Utilizing pictures and slides in conjunction with his discussions, Marty talked about many interesting things such as the important role of women in the war: Women were encouraged to donate their nylon stockings to be re-spun for parachutes, and the iconic image of Rosie the Riveter developed from women working in “men’s labor,” such as welding. There was even a program called W.A.V.E.S., or Women Accepted for Volunteer Emergency Service, that was started up by the Navy. Other interesting facts included the Mafia where the State of New York and the Navy struck a deal to let out “Lucky” Luciano from prison so that the Mafia could provide intelligence to the Navy. That’s definitely not something you learn in history class!

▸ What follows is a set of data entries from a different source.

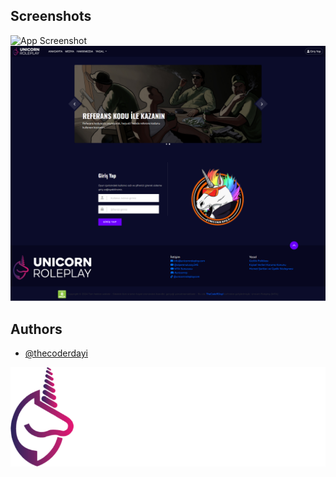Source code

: 
## Screenshots

![App Screenshot](img/unicorn-roleplay-home.png)
![App Screenshot](img/unicorn-roleplay-login.png)


## Authors

- [@thecoderdayi](https://www.github.com/thecoderdayi)


![Logo](img/logo.png)
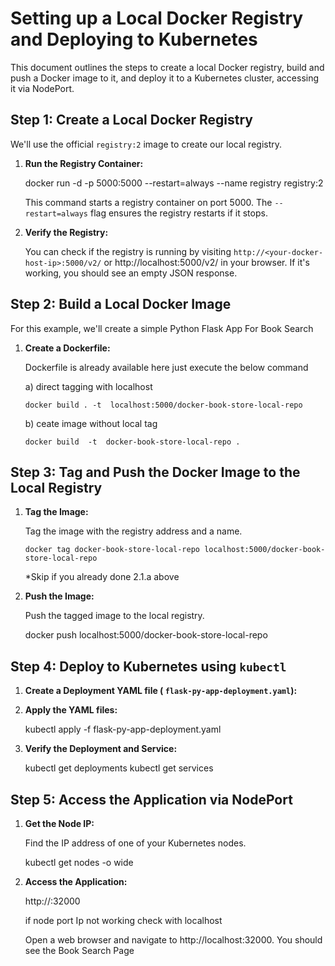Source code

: # Setting up a Local Docker Registry and Deploying to Kubernetes

This document outlines the steps to create a local Docker registry, build and push a Docker image to it, and deploy it to a Kubernetes cluster, accessing it via NodePort.

## Step 1: Create a Local Docker Registry

We'll use the official `registry:2` image to create our local registry.

1.  **Run the Registry Container:**

    docker run -d -p 5000:5000 --restart=always --name registry registry:2
   
    This command starts a registry container on port 5000. The `--restart=always` flag ensures the registry restarts if it stops.

2.  **Verify the Registry:**

    You can check if the registry is running by visiting `http://<your-docker-host-ip>:5000/v2/` or http://localhost:5000/v2/ in your browser. If it's working, you should see an empty JSON response.

## Step 2: Build a Local Docker Image 

For this example, we'll create a simple Python Flask App For Book Search

1.  **Create a Dockerfile:**

    Dockerfile is already available here just execute the below command
	
	a) direct tagging with localhost 
	
		docker build . -t  localhost:5000/docker-book-store-local-repo

	b) ceate image without local tag
	
		docker build  -t  docker-book-store-local-repo .
	

## Step 3: Tag and Push the Docker Image to the Local Registry

1.  **Tag the Image:**

    Tag the image with the registry address and a name.

    
		docker tag docker-book-store-local-repo localhost:5000/docker-book-store-local-repo
    
	*Skip if you already  done 2.1.a above
	
    
2.  **Push the Image:**

    Push the tagged image to the local registry.


    docker push localhost:5000/docker-book-store-local-repo



## Step 4: Deploy to Kubernetes using `kubectl`

1.  **Create a Deployment YAML file ( `flask-py-app-deployment.yaml`):**

    
2.  **Apply the YAML files:**

    kubectl apply -f flask-py-app-deployment.yaml


3.  **Verify the Deployment and Service:**

    kubectl get deployments
    kubectl get services


## Step 5: Access the Application via NodePort

1.  **Get the Node IP:**

    Find the IP address of one of your Kubernetes nodes.

	kubectl get nodes -o wide

2.  **Access the Application:**
	
	http://<NodePort-IP>:32000
	
	if node port Ip not working check with localhost
	
    Open a web browser and navigate to http://localhost:32000. You should see the Book Search Page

This wonderful program attracted many people that were either children during this time, served in the war themselves, or had family members that lived during it. Marty made the talk as interactive as he could, maintaining an ongoing Q&A as people shared their stories and experiences on topics such as food rations, black outs, covering up windows, and meatless Tuesdays. It was a trip down memory lane for the attendees that lived during the time, many of them reminiscing with each other.
This program was funded by the Friends of the Livingston Library.